Quindi perché leggere due volte lo stesso libro? Proprio per comprendere che non si tratta del medesimo e per arrivare il più vicini possibile all’idea che Fitzgerald doveva averne. Infatti la prima stesura è più ampia e forse più completa della versione definitiva permettendo così al lettore di comprendere meglio l’epoca stessa che è racchiusa il periodo storico stesso che è racchiuso tra le pagine di questi due libri. Quella di Fitzgerald è una vera e propria istantanea della propria epoca, dei Roaring Twenties, congelati nel loro fasto e nelle loro incertezze mentre riusciamo a sentire chiaramente le note del jazz in sottofondo. 

Una curiosità della prima stesura riguarda senza ombra di dubbio il titolo che Fitzgerald stesso avrebbe fortemente voluto anche per la versione definitiva, come rivela lo scambio epistolare sull’argomento con il suo editore ed amico Maxwell Perkins alla Scribners. L’uso del termine Trimalcione non può far altro che richiamare alla nostra memoria la figura del grottesco liberto Trimalcione descritta da Petronio nel suo Satyricon. Trimalcione è protagonista indiscusso del più celebre episodio dell’opera, la Coena Trimalchionis, dove Petronio illustra con efficacia un lusso esagerato e immotivato. Il rimando allo sfarzo luccicante della casa, delle feste, della vita di Gatsby è un passo obbligato. È evidente quindi chi avesse in mente Fitzgerald mentre modellava il personaggio di Gatsby. Fitzgerald, che non era riuscito a terminare gli studi presso l’università di Princeton, conosceva però senza dubbio Petronio, e a confermarlo è lui stesso quando lo cita nel suo primo romanzo Di qua del paradiso per bocca del protagonista Amory Blaine assieme ad altri scrittori che reputa adatti ad esprimere un gusto a metà tra il decadentismo e l’estetica. Quest’ultima osservazione, a nostro parere, rende al meglio lo stile che Fitzgerald ha fatto proprio nel corso della sua esistenza, così tormentata e splendente da imprimersi con forza nelle sue pagine. Lui stesso riteneva che nulla avrebbe potuto sopravvivere alla sua vita, e tutto ciò che ha scritto infatti ne è stato profondamente contaminato.
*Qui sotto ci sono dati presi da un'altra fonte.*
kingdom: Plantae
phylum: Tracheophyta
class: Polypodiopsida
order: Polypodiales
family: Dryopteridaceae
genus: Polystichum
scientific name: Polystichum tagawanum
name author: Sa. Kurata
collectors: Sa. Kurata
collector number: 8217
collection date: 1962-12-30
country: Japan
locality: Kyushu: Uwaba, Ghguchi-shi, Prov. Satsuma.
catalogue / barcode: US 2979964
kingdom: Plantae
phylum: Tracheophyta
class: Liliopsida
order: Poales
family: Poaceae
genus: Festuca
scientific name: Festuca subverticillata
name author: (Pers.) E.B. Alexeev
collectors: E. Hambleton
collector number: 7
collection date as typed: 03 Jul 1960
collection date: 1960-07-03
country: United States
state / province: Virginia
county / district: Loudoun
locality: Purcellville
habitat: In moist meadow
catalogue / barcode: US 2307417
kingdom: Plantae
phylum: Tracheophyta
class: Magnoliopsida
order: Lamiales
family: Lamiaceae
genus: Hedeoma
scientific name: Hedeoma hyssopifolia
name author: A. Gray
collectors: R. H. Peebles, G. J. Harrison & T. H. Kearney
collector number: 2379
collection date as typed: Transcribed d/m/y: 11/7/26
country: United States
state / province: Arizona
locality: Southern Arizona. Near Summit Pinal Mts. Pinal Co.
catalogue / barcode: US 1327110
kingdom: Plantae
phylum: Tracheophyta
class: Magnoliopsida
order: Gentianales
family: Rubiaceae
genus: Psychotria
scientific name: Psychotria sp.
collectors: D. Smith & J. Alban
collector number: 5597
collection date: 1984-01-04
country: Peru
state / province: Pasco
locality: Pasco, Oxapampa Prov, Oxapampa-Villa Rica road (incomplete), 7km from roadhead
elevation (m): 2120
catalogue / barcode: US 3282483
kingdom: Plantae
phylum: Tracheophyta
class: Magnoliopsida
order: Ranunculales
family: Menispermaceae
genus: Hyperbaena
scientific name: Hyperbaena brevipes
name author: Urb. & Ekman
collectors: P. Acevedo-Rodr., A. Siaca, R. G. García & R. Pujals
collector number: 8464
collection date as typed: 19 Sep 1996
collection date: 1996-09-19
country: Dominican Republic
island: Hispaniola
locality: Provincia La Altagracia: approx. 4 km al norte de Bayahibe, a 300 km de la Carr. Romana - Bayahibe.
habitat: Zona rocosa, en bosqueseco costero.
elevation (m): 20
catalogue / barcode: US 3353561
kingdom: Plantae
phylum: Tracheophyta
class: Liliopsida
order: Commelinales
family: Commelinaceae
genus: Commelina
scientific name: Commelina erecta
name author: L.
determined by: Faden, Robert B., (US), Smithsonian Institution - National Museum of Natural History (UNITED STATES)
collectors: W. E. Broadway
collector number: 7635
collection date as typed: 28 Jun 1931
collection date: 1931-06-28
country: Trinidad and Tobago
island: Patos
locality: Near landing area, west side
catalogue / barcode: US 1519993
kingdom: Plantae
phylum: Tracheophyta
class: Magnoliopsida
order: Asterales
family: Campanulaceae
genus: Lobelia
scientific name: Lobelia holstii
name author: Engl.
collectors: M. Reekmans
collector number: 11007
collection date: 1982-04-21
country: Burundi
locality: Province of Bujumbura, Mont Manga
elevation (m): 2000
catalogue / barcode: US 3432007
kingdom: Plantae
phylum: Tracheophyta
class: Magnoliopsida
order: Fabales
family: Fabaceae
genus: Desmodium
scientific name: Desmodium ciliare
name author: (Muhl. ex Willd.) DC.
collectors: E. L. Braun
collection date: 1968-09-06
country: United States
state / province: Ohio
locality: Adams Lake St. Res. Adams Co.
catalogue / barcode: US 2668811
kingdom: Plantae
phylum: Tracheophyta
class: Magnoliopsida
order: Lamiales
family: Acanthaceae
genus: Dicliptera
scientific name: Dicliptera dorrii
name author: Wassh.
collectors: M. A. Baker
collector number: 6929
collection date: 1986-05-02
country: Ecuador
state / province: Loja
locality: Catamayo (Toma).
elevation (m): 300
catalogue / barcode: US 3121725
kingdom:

Leggere la prima stesura di un’opera diventata poi tanto celebre è senza dubbio un mezzo per conoscere più a fondo gli anni Venti e per sbirciare dal buco della serratura la costruzione di un libro di cui tutti siamo abituati a sentir parlare. Il Trimalcione farà di certo rivivere la magia di quegli anni, senza però svelare troppo.